BEGIN Record excerpts
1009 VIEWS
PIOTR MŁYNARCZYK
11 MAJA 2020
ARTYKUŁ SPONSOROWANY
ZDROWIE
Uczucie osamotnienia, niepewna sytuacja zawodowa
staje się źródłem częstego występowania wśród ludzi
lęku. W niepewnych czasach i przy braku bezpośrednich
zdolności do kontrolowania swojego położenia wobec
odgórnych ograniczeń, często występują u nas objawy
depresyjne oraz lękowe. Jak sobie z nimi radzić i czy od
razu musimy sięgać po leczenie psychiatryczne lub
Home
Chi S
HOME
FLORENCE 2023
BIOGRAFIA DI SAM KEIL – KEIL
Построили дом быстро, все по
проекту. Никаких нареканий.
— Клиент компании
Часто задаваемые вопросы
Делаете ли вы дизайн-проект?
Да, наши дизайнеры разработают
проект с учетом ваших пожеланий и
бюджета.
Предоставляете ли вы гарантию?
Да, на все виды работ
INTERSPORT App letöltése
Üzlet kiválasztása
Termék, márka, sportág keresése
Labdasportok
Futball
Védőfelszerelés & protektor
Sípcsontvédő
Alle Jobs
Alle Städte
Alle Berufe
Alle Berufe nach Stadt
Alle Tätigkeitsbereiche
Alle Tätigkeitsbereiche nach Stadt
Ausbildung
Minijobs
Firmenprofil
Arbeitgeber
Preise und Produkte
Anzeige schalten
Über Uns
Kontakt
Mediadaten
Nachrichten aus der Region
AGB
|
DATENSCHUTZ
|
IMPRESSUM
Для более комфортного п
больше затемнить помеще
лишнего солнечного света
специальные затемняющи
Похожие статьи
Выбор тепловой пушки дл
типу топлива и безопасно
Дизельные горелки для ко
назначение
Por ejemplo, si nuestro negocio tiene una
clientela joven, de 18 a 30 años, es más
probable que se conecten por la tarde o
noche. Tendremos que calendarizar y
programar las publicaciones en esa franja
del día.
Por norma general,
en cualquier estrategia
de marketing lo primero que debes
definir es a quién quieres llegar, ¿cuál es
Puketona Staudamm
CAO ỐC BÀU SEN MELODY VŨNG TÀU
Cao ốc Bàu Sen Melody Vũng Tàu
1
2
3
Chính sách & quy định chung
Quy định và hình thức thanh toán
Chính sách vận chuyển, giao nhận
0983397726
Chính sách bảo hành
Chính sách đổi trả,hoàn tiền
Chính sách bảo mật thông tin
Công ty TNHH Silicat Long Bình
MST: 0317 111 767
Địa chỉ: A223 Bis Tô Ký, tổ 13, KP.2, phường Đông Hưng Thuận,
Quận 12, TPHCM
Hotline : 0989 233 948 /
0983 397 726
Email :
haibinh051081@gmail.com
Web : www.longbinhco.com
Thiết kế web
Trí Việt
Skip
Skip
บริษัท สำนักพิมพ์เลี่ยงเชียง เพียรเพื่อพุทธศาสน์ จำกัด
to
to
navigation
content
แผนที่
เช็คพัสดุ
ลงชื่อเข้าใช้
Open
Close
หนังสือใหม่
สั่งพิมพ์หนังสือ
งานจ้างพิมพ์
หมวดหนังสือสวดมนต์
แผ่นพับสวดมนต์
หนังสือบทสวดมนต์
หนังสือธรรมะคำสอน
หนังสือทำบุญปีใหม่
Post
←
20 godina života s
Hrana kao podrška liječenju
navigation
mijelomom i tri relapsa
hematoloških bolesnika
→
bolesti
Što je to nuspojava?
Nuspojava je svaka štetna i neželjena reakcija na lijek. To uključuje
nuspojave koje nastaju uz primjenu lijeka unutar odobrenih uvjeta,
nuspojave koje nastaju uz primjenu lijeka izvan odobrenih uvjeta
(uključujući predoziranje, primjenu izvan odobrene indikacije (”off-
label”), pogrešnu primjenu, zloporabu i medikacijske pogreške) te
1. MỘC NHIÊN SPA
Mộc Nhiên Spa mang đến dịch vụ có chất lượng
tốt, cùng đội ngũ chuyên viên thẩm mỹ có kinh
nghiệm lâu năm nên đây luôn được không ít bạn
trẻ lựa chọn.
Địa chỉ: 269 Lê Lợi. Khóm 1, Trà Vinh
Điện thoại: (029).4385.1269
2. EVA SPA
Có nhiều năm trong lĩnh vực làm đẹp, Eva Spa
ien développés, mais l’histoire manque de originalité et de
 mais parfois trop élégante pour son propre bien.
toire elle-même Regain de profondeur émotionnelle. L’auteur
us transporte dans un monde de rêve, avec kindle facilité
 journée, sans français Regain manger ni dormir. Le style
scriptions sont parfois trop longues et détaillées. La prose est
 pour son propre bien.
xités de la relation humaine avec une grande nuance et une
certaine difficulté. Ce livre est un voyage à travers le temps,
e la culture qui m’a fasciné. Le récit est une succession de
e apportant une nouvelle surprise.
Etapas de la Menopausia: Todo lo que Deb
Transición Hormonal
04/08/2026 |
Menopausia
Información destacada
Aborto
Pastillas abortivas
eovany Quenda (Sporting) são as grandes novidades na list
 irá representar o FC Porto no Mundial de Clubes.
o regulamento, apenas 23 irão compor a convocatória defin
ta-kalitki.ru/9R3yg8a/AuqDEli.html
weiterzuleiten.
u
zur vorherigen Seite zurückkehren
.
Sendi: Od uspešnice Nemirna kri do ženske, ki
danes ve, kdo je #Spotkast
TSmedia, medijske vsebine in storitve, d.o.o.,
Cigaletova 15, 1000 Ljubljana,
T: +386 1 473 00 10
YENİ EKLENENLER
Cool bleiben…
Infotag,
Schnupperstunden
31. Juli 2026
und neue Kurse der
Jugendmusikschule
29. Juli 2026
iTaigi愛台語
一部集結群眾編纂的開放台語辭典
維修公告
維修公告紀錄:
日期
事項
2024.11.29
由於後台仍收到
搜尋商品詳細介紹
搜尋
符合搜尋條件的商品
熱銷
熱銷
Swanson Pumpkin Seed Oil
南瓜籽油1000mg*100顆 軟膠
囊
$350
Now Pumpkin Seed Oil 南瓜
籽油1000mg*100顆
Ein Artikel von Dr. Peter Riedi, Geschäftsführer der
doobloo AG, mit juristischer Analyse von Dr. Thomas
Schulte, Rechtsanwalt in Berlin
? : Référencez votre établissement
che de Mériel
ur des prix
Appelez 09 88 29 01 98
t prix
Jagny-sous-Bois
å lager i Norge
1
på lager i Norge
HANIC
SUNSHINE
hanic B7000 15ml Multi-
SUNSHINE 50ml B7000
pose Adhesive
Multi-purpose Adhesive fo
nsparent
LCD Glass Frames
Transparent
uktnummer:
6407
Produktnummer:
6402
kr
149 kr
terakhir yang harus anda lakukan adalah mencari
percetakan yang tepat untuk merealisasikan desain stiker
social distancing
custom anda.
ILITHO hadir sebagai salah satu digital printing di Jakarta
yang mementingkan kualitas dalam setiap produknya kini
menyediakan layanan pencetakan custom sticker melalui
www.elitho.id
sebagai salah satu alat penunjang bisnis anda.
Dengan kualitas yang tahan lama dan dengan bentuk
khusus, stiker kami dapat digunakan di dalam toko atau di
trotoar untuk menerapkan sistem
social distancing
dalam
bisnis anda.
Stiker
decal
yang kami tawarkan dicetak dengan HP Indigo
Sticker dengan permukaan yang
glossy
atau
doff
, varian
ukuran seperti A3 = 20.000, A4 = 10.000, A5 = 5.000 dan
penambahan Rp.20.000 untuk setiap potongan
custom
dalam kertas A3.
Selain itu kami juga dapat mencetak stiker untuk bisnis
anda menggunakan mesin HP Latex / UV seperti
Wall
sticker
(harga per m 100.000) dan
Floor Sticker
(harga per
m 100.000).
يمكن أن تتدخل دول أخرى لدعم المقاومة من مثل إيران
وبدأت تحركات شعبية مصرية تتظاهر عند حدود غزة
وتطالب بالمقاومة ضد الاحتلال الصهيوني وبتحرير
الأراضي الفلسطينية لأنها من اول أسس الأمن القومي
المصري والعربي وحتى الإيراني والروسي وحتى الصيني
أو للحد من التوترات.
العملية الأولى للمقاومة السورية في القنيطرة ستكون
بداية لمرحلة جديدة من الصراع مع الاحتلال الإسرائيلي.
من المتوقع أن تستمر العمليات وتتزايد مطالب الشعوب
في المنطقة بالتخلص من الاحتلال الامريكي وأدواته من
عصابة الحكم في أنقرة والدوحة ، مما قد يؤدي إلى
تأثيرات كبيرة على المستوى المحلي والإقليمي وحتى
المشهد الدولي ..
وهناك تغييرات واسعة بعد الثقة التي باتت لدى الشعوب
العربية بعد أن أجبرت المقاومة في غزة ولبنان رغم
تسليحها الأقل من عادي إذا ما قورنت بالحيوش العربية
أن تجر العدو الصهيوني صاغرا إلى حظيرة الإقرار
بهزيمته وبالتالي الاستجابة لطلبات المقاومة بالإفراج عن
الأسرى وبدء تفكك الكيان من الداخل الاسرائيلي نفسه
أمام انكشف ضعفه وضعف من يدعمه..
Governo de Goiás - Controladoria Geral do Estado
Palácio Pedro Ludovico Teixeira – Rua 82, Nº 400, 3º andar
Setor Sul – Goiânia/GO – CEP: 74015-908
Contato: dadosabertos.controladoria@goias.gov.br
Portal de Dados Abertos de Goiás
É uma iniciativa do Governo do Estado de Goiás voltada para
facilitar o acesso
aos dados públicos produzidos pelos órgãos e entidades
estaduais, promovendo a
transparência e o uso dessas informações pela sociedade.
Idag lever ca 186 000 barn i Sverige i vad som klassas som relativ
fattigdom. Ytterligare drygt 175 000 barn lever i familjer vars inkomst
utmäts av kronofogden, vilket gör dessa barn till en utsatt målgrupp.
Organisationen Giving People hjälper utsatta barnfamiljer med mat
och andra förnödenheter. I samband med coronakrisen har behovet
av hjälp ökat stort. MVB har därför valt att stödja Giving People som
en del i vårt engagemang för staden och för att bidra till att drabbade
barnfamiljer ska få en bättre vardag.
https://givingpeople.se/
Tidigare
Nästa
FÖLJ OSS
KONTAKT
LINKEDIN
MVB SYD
END Record excerpts
Your goal: Transcribe everything in the data from its first line down to the line containing "clientela joven, de 18 a 30 años, es más", inclusive.

Answer to this task:
1009 VIEWS
PIOTR MŁYNARCZYK
11 MAJA 2020
ARTYKUŁ SPONSOROWANY
ZDROWIE
Uczucie osamotnienia, niepewna sytuacja zawodowa
staje się źródłem częstego występowania wśród ludzi
lęku. W niepewnych czasach i przy braku bezpośrednich
zdolności do kontrolowania swojego położenia wobec
odgórnych ograniczeń, często występują u nas objawy
depresyjne oraz lękowe. Jak sobie z nimi radzić i czy od
razu musimy sięgać po leczenie psychiatryczne lub
Home
Chi S
HOME
FLORENCE 2023
BIOGRAFIA DI SAM KEIL – KEIL
Построили дом быстро, все по
проекту. Никаких нареканий.
— Клиент компании
Часто задаваемые вопросы
Делаете ли вы дизайн-проект?
Да, наши дизайнеры разработают
проект с учетом ваших пожеланий и
бюджета.
Предоставляете ли вы гарантию?
Да, на все виды работ
INTERSPORT App letöltése
Üzlet kiválasztása
Termék, márka, sportág keresése
Labdasportok
Futball
Védőfelszerelés & protektor
Sípcsontvédő
Alle Jobs
Alle Städte
Alle Berufe
Alle Berufe nach Stadt
Alle Tätigkeitsbereiche
Alle Tätigkeitsbereiche nach Stadt
Ausbildung
Minijobs
Firmenprofil
Arbeitgeber
Preise und Produkte
Anzeige schalten
Über Uns
Kontakt
Mediadaten
Nachrichten aus der Region
AGB
|
DATENSCHUTZ
|
IMPRESSUM
Для более комфортного п
больше затемнить помеще
лишнего солнечного света
специальные затемняющи
Похожие статьи
Выбор тепловой пушки дл
типу топлива и безопасно
Дизельные горелки для ко
назначение
Por ejemplo, si nuestro negocio tiene una
clientela joven, de 18 a 30 años, es más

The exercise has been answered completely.